Monday, January 23, 2012
About a boy who came in next to last
We never planned for Alex to compete in gymnastics. We brought him to gymnastics to make him stronger and tougher. But coaches had other plans, and Alex was quickly promoted to the team, somewhat against our wish. We still didn't plan that he would compete, but Alex really wanted to. Seeing his brother compete last year, competition seemed glamorous to him. We've tried to explain to him that he is not up to the level of most of the boys, that he didn't have time to learn all the skills, that he would never catch up with his younger brother, that he would probably never get a medal and feel bad about it. We've tried to explain how tough it is to try to do your best and not get a good result, because other boys are just so much better. But Alex still wanted to compete. And we felt that it wouldn't be fair to just not let him.
Alex thought he could handle the pressure. Maybe he thought that getting good results are not important and just competing would be enough. Or maybe he thought he was really better prepared than he actually was, and he could get good results. But again, he was not.
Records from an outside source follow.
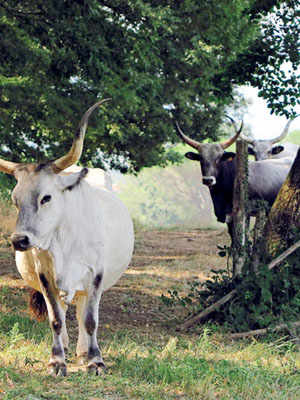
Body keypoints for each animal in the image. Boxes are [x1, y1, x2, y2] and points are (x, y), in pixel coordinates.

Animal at [0, 100, 134, 376]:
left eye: (46, 197)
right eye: (15, 200)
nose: (19, 240)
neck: (65, 242)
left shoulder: (95, 274)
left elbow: (91, 320)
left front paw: (95, 361)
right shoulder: (45, 276)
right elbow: (56, 319)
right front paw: (57, 361)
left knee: (83, 311)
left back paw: (84, 351)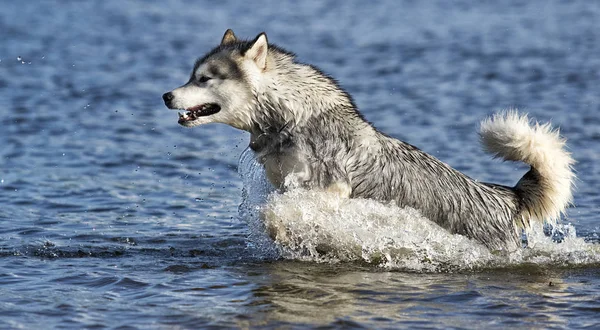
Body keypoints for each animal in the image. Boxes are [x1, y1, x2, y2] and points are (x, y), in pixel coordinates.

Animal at [162, 30, 576, 250]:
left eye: (204, 79)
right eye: (191, 75)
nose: (166, 96)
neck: (291, 118)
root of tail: (504, 196)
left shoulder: (330, 189)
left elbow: (277, 212)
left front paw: (282, 230)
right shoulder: (286, 183)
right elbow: (281, 208)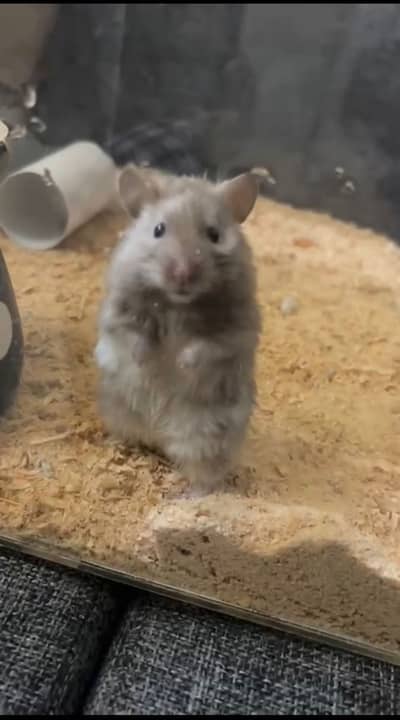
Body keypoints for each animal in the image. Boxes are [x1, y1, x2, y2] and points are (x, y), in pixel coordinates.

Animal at [95, 167, 261, 496]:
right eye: (158, 229)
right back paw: (120, 450)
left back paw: (188, 494)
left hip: (205, 438)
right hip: (118, 409)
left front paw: (182, 363)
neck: (177, 304)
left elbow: (206, 347)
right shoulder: (119, 312)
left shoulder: (236, 332)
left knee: (204, 474)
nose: (182, 275)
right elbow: (135, 335)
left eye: (214, 234)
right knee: (131, 438)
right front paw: (144, 359)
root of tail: (158, 434)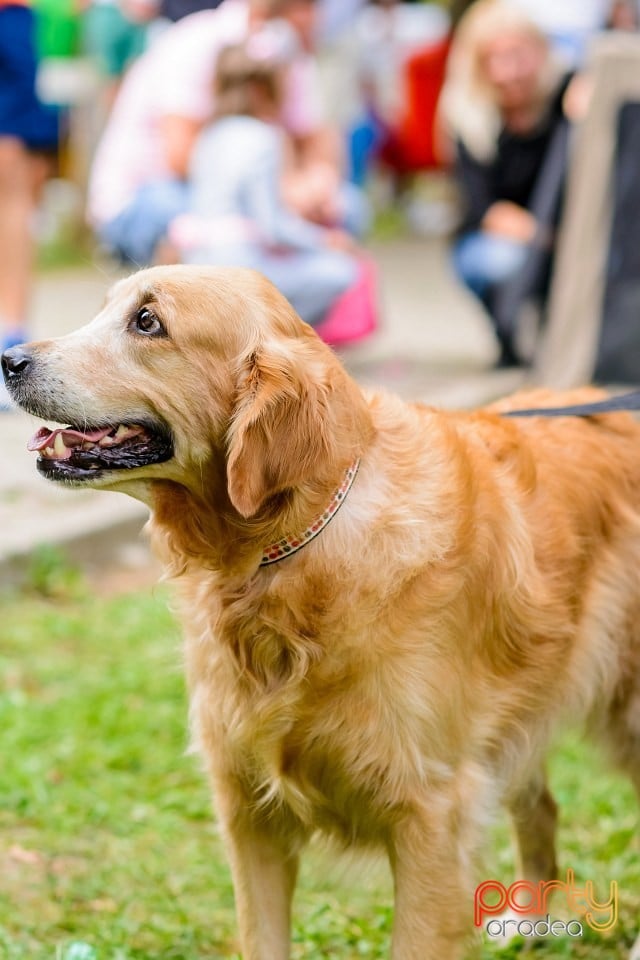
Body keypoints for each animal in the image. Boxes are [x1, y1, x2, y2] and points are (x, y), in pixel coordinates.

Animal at [1, 264, 640, 960]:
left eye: (148, 322)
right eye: (105, 308)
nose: (11, 359)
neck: (286, 549)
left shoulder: (430, 816)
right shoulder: (248, 812)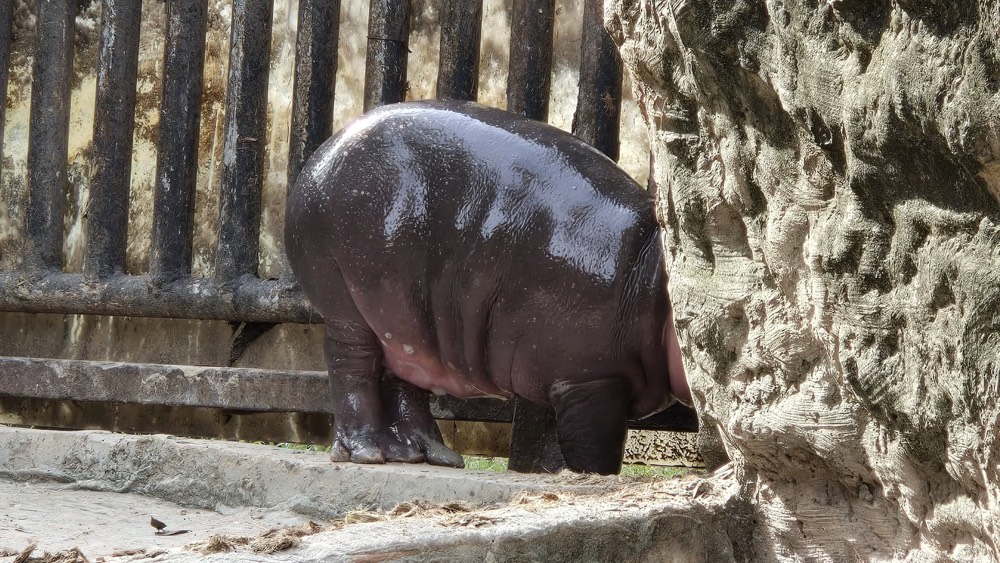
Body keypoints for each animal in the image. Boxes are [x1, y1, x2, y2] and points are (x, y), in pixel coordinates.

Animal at [285, 100, 689, 475]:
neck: (651, 269)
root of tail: (319, 158)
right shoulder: (588, 380)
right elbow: (592, 450)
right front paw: (582, 477)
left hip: (402, 318)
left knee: (403, 374)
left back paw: (430, 454)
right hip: (344, 303)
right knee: (352, 367)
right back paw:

After placing among the last at 2 competitions, Alex is disappointed at gymnastics. He is bitter, sad, and angry. I can see that he realized that he made a mistake by going into the competitions. And I was wondering if I made a mistake by letting him.
That's why I was so glad today to hear the gym manager praise Alex. Of course we praise him after every competition, we stress how important it is that he tries his best no matter what the result is, but he probably knows that we do this because we have to, that his younger brother performs so much better, and that makes him sad. I hope that today will change Alex's attitude toward this year's future competitions. He is determined to quit gymnastics after the season is over, and I think it's the right decision, but I really hated to see him suffer through it instead of having fun. I hope he will remember today. And I feel better about my decision to let him compete. To let him make a mistake and learn from it, and hopefully become tougher and stronger. Mentally, not just physically.
Every time I go to a competition, I am at awe with these young men who come to show the miracles of strength and sportsmanship. Each and every one of them comes to the gym 3 - 4 times a week, for several hours, after school and homework, and pushes himself to the limit, to do his best. Every single one of them should be proud, no matter which score he posts on the board. Every single one of them is a champion.
And for every parent I have this to say. Support your kids. It doesn't matter what their interest is. It may be gymnastics, swimming, chess, or ballet. They may perform at the theater or play a musical instrument. Support them, no matter what their results are. If they want to sing in a choir, and you know they can't carry a tune, still support them. Let them do their best. Let them push their limits. They are putting in their time and effort, and sometimes they have to deal with bitter disappointments. The least you can do is show you care. They are your champions, even if they came in next to last.